### BAGIAN TEKS
Behomian Rhapsody: Antara Sosok Freddie dan Biografi Band, Semuanya Serba Tanggung



Salah satu cara untuk tidak mengalami rasa nostalgia yang membuncah dalam diri kita adalah dengan tidak mendengar atau pun tahu bahwa ada band legenda sekelas Queen yang mampu menghipnotis pendengar di seluruh dunia sejak mereka hadir. Hingga saat ini, lagu-lagu yang paling berkesan dari grup band asal Inggris ini terus diputar oleh lintas generasi tanpa ingin tahu secara lebih jauh latar belakang lagu-lagu itu diciptakan. Namun, begitu film biografi Queen diluncurkan, semua orang seolah disihir oleh kemewahan yang disajikan baik dalam kehidupan pridabi Freddie atau pun band tersebut.

Cuplikan film biografi Bohemian Raphshody adalah film tematik yang bisa dikatakan berbeda dari kebanyak film biografi yang pernah dibuat. Sebab bagaimana pun film itu ingin memuat sosok Freddie Mercury—diperankan Rami Malek—secara utuh, namun terkesan serba tanggung jika dilihat dari sisi kebesaran Queen dan ketenaran sosok Freddie sendiri. Meski pun serba tanggung, tapi penonton dapat menikmat bagaimana memori rock n roll dari Queen dan Freddie menguat dan memberikan efek lain di dalam studio: ketenaran dan kesuksesan besar Queen.

Film Bohemian Rhapsody sebenarnya tidak sedikitpun menawarkan masa kecil Freddie di Zanzibar, terutama saat dia bersekolah di Bombay, atau pengabdian seumur hidupnya untuk rock and roll. Film ini tidak menunjukkan praktik dedikasi sosok Freddie atau kehidupan musik atau ambisi bandnya. Apalagi membicarakan bagaimana sosok Freddie secara lebih detail: misalnya bagaimana dia mampu membawa serta kemana pun dia pergi selembar kertas yang di dalamnya terdapat sebuah lagu yang ditulisnya.

### Data yang diambil dari sebuah koleksi
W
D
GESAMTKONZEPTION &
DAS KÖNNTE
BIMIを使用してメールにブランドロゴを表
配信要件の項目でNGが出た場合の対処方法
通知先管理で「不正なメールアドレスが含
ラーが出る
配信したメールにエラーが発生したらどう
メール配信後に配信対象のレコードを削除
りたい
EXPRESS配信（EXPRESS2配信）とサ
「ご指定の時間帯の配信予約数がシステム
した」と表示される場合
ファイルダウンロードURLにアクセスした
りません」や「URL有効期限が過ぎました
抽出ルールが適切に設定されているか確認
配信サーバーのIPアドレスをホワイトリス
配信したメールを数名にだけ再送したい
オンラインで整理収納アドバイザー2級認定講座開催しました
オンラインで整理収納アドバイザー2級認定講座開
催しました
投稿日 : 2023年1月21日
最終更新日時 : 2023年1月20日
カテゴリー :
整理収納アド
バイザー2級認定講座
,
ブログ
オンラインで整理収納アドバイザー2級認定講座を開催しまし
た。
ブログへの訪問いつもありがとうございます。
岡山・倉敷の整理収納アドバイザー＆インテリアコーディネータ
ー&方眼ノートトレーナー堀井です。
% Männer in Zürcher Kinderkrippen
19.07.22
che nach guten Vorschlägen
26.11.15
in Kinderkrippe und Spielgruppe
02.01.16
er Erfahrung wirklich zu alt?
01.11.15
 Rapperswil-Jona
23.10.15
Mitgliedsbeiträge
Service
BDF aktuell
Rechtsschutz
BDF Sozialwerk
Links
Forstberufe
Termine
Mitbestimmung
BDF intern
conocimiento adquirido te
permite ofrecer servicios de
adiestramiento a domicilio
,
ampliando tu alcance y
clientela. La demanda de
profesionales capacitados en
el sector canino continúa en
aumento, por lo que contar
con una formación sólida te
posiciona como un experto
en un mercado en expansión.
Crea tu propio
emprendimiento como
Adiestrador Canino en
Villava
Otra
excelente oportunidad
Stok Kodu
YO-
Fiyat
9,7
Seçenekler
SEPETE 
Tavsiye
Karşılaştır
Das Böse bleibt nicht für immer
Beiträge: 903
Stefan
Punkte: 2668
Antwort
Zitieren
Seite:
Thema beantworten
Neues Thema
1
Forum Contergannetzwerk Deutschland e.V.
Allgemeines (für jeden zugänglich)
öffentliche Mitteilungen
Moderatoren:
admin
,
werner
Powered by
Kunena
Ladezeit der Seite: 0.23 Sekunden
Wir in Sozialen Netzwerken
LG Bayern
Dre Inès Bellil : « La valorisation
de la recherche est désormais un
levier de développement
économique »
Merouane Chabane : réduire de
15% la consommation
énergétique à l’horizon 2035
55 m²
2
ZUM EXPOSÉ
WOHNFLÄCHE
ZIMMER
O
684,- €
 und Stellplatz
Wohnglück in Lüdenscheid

### YANG PERLU DIKERJAKAN
Bisakah Anda menyalin persis bagian ulasan film Bohemian Rhapsody yang dibuka dengan kata-kata berisi "Cuplikan film biografi" dan ditutup dengan "kesuksesan besar Queen."? Jadikan ulasan film Bohemian Rhapsody itu satu-satunya acuan.

### HASIL PENGERJAAN
Cuplikan film biografi Bohemian Raphshody adalah film tematik yang bisa dikatakan berbeda dari kebanyak film biografi yang pernah dibuat. Sebab bagaimana pun film itu ingin memuat sosok Freddie Mercury—diperankan Rami Malek—secara utuh, namun terkesan serba tanggung jika dilihat dari sisi kebesaran Queen dan ketenaran sosok Freddie sendiri. Meski pun serba tanggung, tapi penonton dapat menikmat bagaimana memori rock n roll dari Queen dan Freddie menguat dan memberikan efek lain di dalam studio: ketenaran dan kesuksesan besar Queen.